I am the parent of a son able to access and utilize the Death with Dignity (“DWD”) option as a resident of Washington State in 2011. I support DWD legislation for Maine.

Our son, Ethan, contracted an aggressive form of cancer at age 41 that was untreatable and terminal.

He was born and raised in Maine, was a graduate of Yale with a Ph.D. from Stanford.  He had many friends, with two small children who he dearly loved. He chose a DWD option after studied reflection, and is more representative of the type of person who chooses it.

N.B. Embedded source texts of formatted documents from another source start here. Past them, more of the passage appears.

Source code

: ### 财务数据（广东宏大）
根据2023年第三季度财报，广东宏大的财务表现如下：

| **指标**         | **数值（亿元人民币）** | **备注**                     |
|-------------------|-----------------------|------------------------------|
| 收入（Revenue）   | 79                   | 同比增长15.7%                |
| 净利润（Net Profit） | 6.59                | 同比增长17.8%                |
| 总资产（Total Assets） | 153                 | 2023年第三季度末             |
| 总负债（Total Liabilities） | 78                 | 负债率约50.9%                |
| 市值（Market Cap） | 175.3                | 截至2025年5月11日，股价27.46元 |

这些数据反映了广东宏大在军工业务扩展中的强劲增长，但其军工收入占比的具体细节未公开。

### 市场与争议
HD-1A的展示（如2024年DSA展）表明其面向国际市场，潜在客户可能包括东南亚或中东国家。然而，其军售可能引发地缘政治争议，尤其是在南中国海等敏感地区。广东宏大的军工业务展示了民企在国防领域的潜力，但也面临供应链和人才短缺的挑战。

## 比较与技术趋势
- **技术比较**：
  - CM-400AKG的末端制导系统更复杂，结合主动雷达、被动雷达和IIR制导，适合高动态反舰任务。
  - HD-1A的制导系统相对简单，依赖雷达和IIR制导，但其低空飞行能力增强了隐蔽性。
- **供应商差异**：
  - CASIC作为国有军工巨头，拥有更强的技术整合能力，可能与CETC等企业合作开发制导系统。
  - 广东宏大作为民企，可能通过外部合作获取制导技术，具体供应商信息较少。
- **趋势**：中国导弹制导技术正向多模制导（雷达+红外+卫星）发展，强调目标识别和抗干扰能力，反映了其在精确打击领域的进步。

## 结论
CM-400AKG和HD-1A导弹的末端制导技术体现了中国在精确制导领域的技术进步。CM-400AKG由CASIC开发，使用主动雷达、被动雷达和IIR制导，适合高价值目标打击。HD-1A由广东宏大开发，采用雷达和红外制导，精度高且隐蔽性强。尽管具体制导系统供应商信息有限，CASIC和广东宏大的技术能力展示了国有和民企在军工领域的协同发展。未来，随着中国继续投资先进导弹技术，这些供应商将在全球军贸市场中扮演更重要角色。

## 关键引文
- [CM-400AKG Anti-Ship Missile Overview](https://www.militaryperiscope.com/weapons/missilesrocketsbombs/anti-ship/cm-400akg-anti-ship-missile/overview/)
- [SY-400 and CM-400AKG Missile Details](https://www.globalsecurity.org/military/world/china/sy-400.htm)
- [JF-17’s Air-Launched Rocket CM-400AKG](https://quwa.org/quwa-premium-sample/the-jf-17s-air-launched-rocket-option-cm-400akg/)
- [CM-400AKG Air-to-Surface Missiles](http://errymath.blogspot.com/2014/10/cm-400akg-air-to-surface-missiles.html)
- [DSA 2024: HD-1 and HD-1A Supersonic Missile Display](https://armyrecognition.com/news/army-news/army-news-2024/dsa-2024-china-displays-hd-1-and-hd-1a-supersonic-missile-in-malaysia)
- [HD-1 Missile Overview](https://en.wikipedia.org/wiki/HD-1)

At his side when he died were his wife, his closest friend from Maine, and both his parents.

His last days with them were a gift – he was still himself, though in substantial physical distress – not bedridden, semi-comatose, and in great pain as would have been his situation in a short time.

While in hospice care, that care was not effective to control his pain. Also, as can happen, the strong pain medications supplied for palliative purposes substantially diluted the quality of his life, such as cognitive ability and fatigue. Before his death he said in his column, “Living While Dying,” in Psychology Today, “I do not view (DWD) as ‘suicide’ (although that is a convenient term), because I would not really be choosing between living and dying. I would be choosing between different ways of dying. If someone wishes to deny me that choice, it sounds to me like they are saying:  I am willing to risk that your death with be slow and painful. Well, thanks a lot, that’s brave of you.”